··· ДОКУМЕНТ

В Псковской летописи несколько строк отведено английскому медику Бомелию. Похоже, что и он всецело сумел завладеть сознанием царя. После того, как русские войска разорили Ливонию, тамошние жители, согласно версии летописца, решили бороться с русским царем с помощью колдовства и магии: «а к нему прислаша немчина лютого волхва нарицаемого Елисея, и бысть ему любим в приближении. И положи на царя страхование… и конечно был отвел царя от веры: на русских людей возложи свирепство, а к немцам на любовь преложи… и самого приведе наконец еже бежати в Англинскую землю и тамо женитися, а свои бояре оставшие побити». Здесь есть сильное искушение объяснить подобные домыслы летописца его наивной простотой и обостренной неприязнью ко всем иноплеменникам. Но исторические факты подтверждают, что именно появлением Бомелия у царя Ивана появляется навязчивая мысль жениться на незамужней английской королеве и найти убежище в Англии в случае восстания россиян.

······
··· СОБРАННЫЙ МАТЕРИАЛ

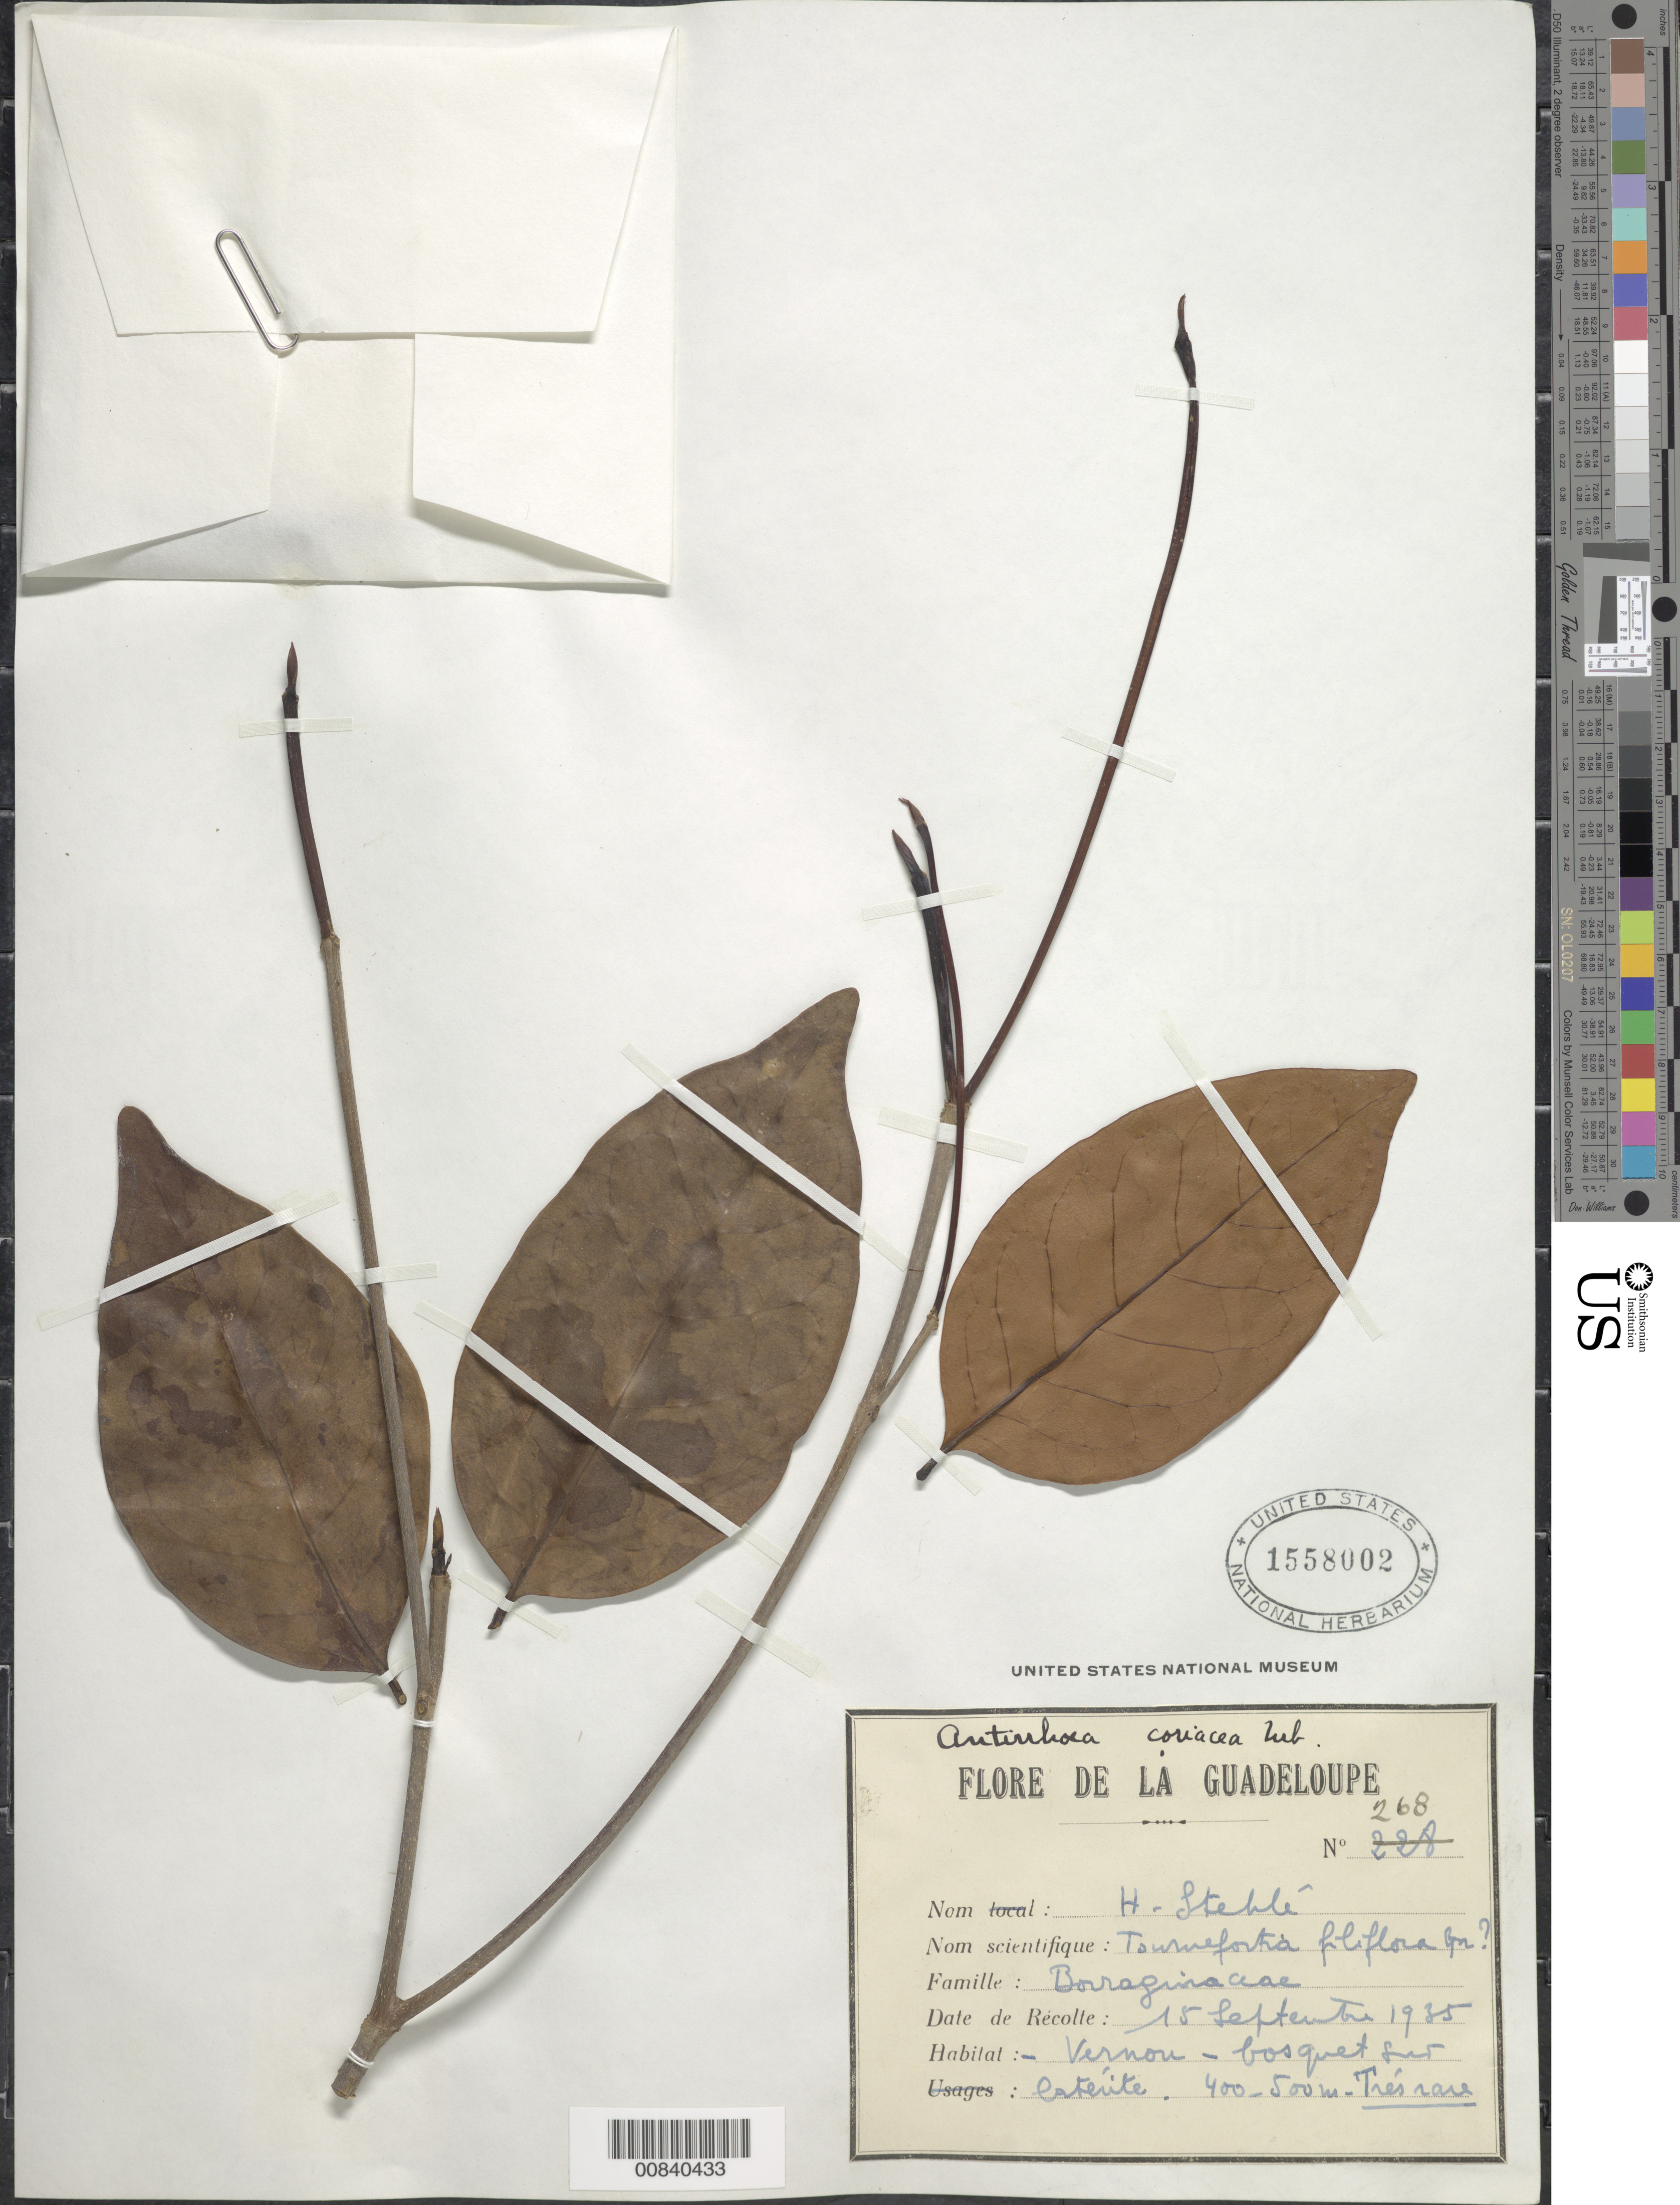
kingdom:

······

*ЦЕЛЬ ЗАДАНИЯ*: Пожалуйста, укажите, каким именем, согласно документу, летописец называет волхва, присланного к царю. Перечень здесь никакой роли не играет.

*РЕШЕНИЕ*: Летописец называет его Елисеем.